10. Rolex Takes Its Metal Very Seriously
While other stainless steel watches are made with a grade known as 316L, Rolex uses a much more expensive grade called 904L, which features higher levels of nickel and chromium. Not only is it more expensive to buy, it’s also much harder to machine, which required Rolex to have to upgrade most of its equipment at a hefty investment. The payoff, they say, is a much better resistance to pitting — a real problem for salt water divers. They also claim that the 904L holds a polish much better than other steels — which makes sense, considering the higher levels of nickel and chromium. And, if nothing else, it’s something to brag about. Oh, and also they have a foundry on their site for making their own gold and platinum.

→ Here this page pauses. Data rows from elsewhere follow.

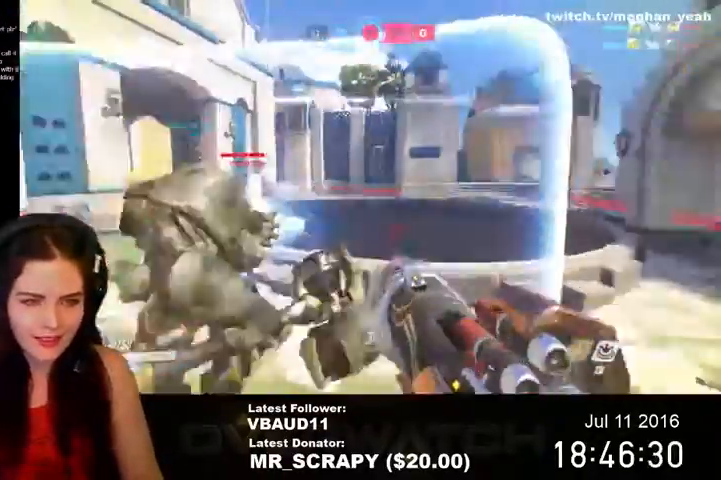
{"keys": ["a", "w"], "mouse": [], "events": [[100, "shift", "down"], [300, "space", "up"], [367, "shift", "up"]]}
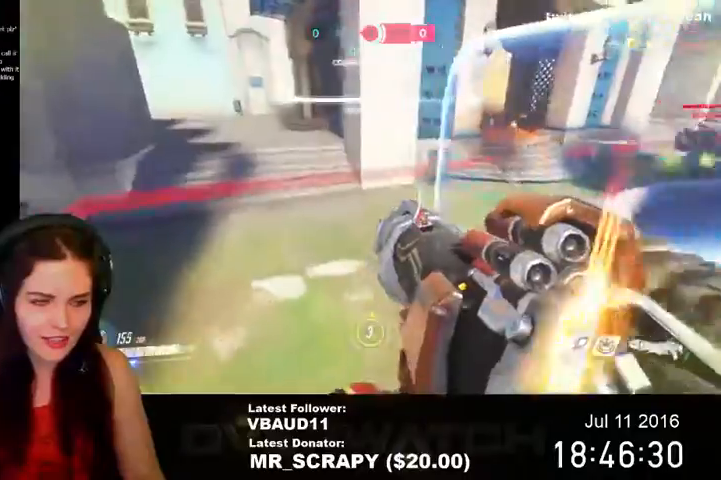
{"keys": ["a", "space"], "mouse": [], "events": [[167, "w", "up"], [300, "space", "down"]]}
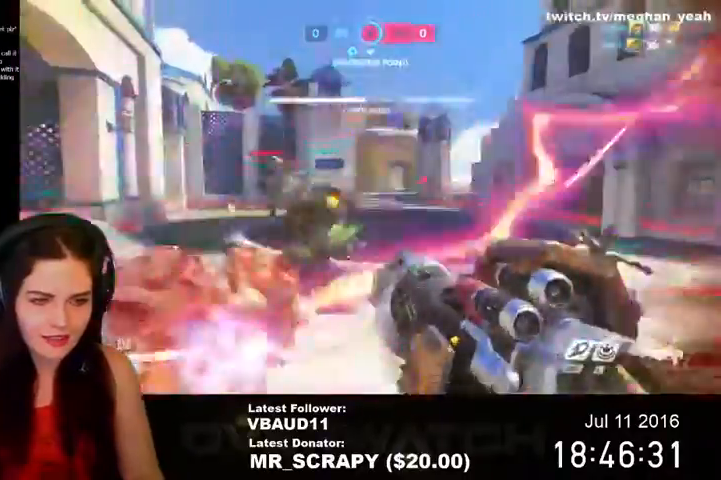
{"keys": ["d"], "mouse": [], "events": [[67, "space", "up"], [300, "mouse_left", "down"], [333, "s", "down"], [467, "d", "down"], [467, "mouse_left", "up"], [500, "a", "up"], [500, "s", "up"]]}
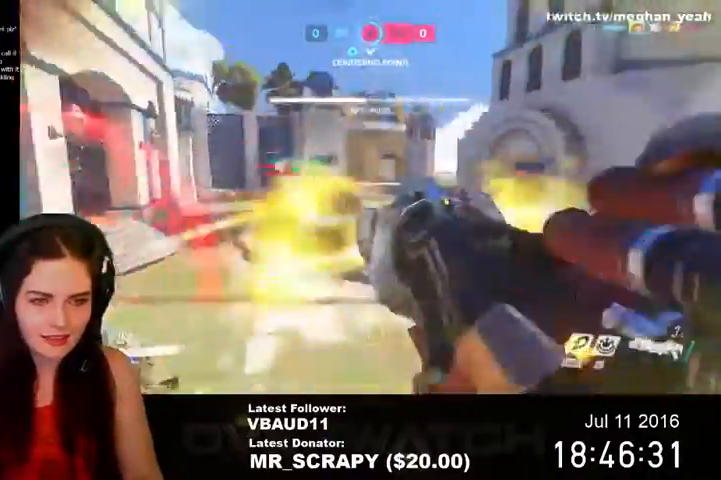
{"keys": ["a", "s", "space"], "mouse": [], "events": [[167, "space", "down"], [300, "s", "down"], [333, "d", "up"], [400, "a", "down"]]}
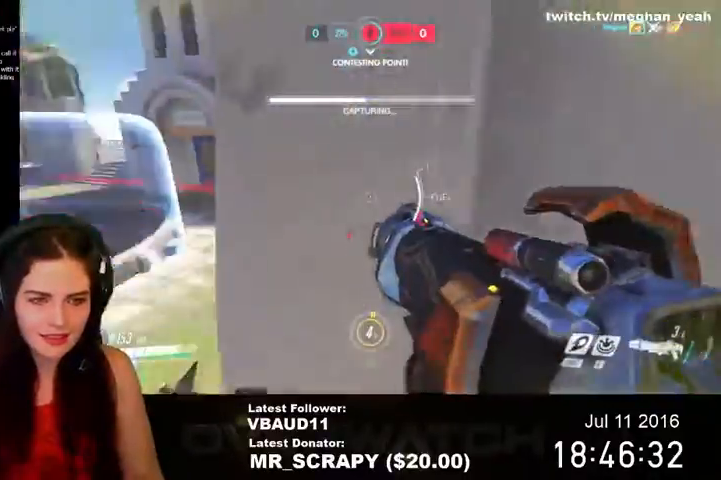
{"keys": ["a", "s"], "mouse": [], "events": [[100, "a", "up"], [100, "space", "up"], [333, "a", "down"]]}
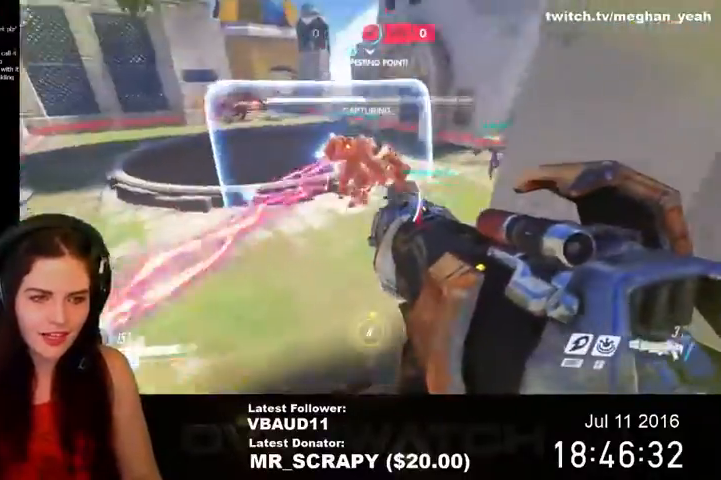
{"keys": ["a", "d", "w"], "mouse": [], "events": [[367, "s", "up"], [433, "d", "down"], [500, "w", "down"]]}
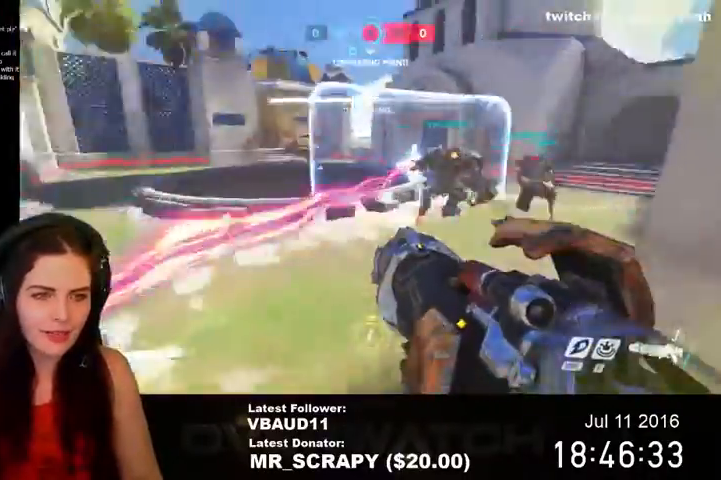
{"keys": ["d", "s"], "mouse": [], "events": [[67, "d", "up"], [167, "a", "up"], [167, "d", "down"], [233, "w", "up"], [433, "s", "down"]]}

11. Every Single Rolex is Pressure-Tested Before Leaving the Plant
Every Rolex is placed in a sensitive air-pressure chamber to determine if there are any air leaks in the case. All dive-rated Rolexes are then placed in a tank in which they are water-pressure tested to the equivalent of 300 meters (about 1,000 feet) deep. They are then subjected to a condensation test in which a drop of water is placed on the crystal of a heated watch. If a medical-grade optical sensor finds any condensation, the watch is scrapped. Deep-sea rated Rolexes are subjected to one final test in which they are subjected to the same kind of pressure they would face 12,000 meters (about 39,000 feet) below the surface of the ocean, even though the deepest spot in any ocean is just 10,911 meters down. But a Rolex has already been there.

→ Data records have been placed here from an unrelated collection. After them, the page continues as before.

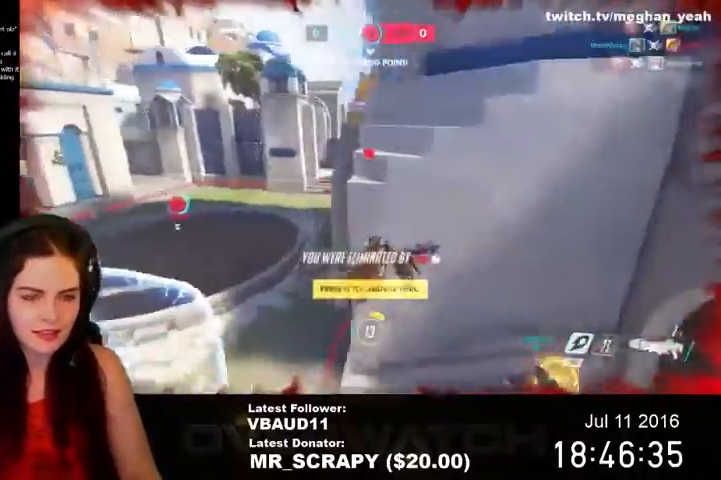
{"keys": [], "mouse": [], "events": [[33, "mouse_left", "up"], [67, "mouse_left", "down"], [167, "space", "up"], [200, "mouse_left", "up"], [267, "a", "up"], [300, "w", "up"]]}
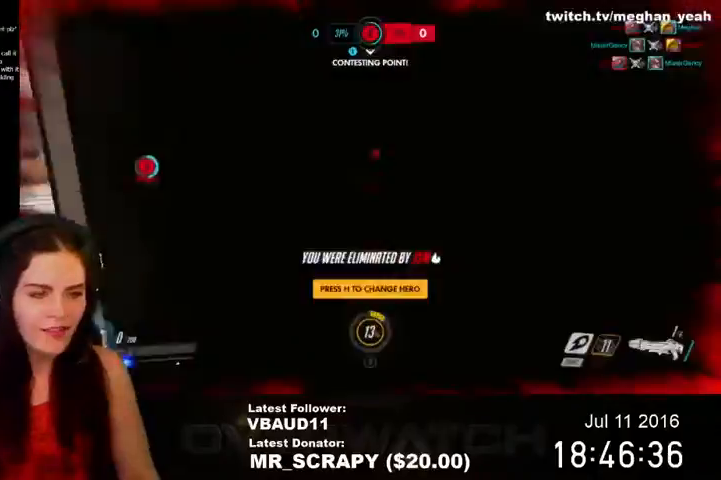
{"keys": [], "mouse": [], "events": []}
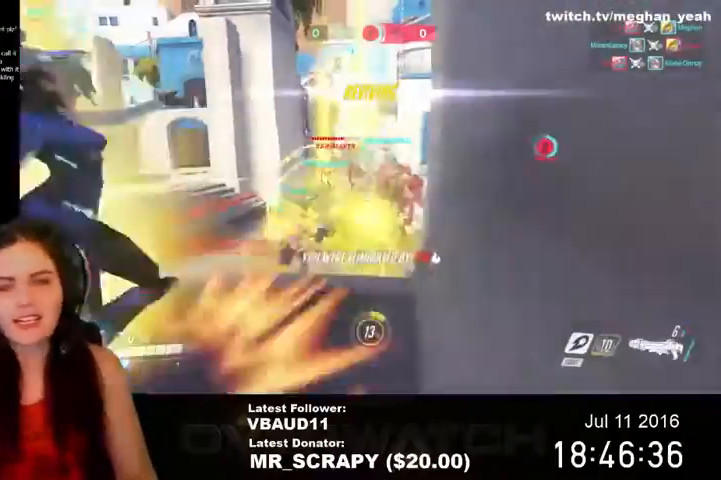
{"keys": [], "mouse": [], "events": []}
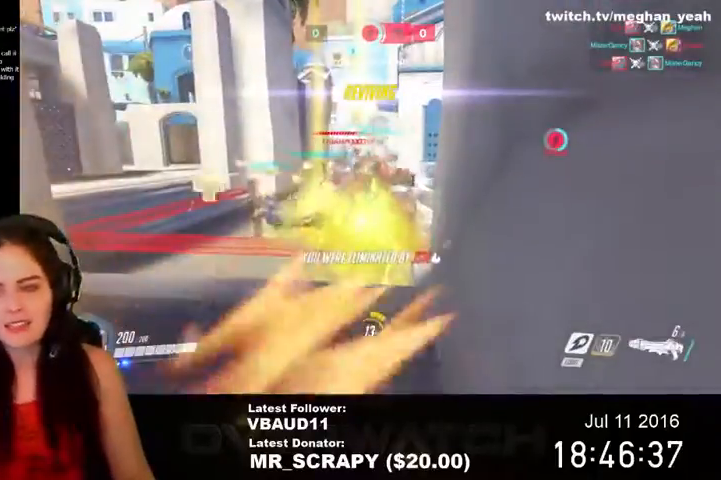
{"keys": [], "mouse": [], "events": []}
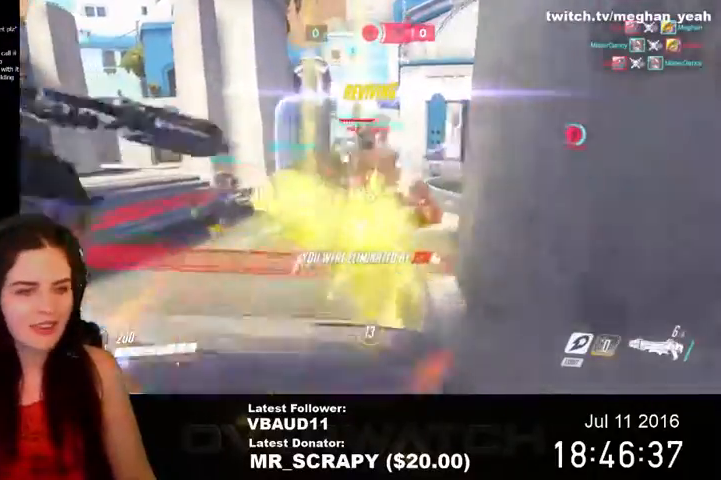
{"keys": ["a", "w"], "mouse": [], "events": [[367, "w", "down"], [467, "a", "down"]]}
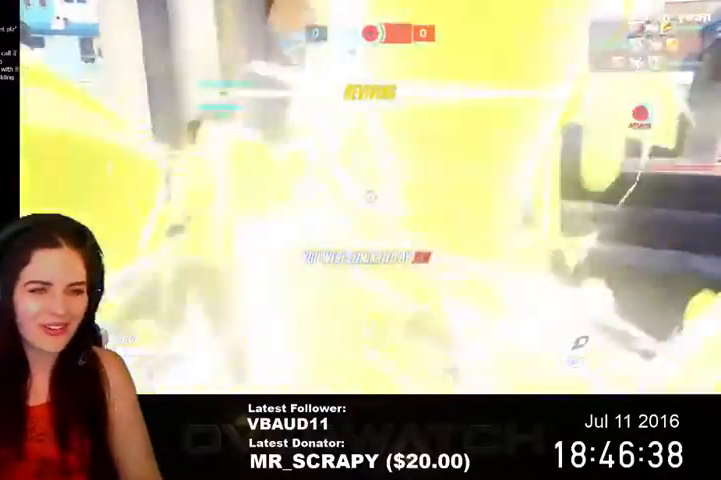
{"keys": ["a", "s"], "mouse": [], "events": [[67, "w", "up"], [267, "s", "down"]]}
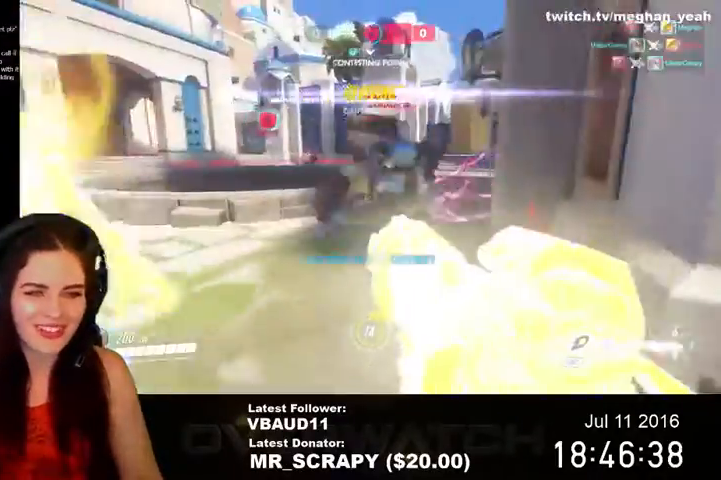
{"keys": ["a", "s", "space"], "mouse": [], "events": [[133, "e", "down"], [267, "e", "up"], [400, "mouse_left", "down"], [500, "mouse_left", "up"], [500, "space", "down"]]}
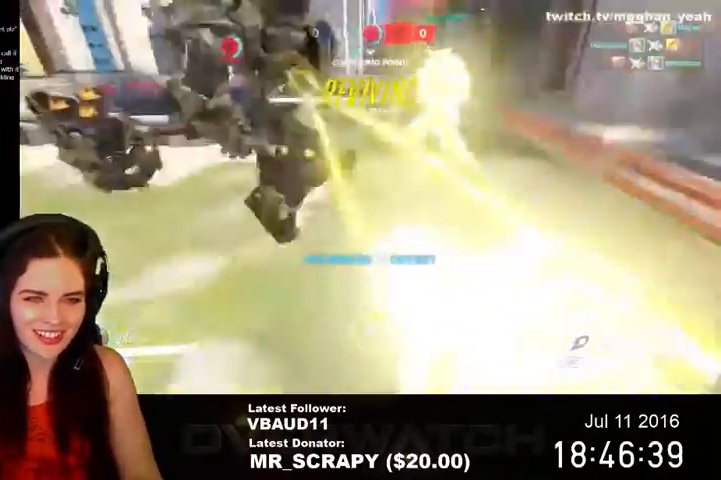
{"keys": ["d"], "mouse": ["left"], "events": [[33, "a", "up"], [67, "mouse_left", "down"], [167, "mouse_left", "up"], [167, "space", "up"], [267, "mouse_left", "down"], [367, "d", "down"], [367, "mouse_left", "up"], [400, "s", "up"], [433, "mouse_left", "down"]]}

12. Believe It or Not, Every Rolex is still Hand-Made
There’s a scene in the great British TV series Chef! in which a small-town reporter informs the chef that she “knows how it goes” and that all restaurants just microwave food prepared in some factory. As much as he tries, the outraged chef (played by veteran comic Lenny Henry) can’t shake her of that delusion. It’s kind of that way with Rolex, although few believe it, every watch is still painstakingly made by hand in Switzerland, with the hands placed on by a real human. There are, of course, machines involved with mundane tasks like sorting screws, but the important stuff is all done by Swiss fingers.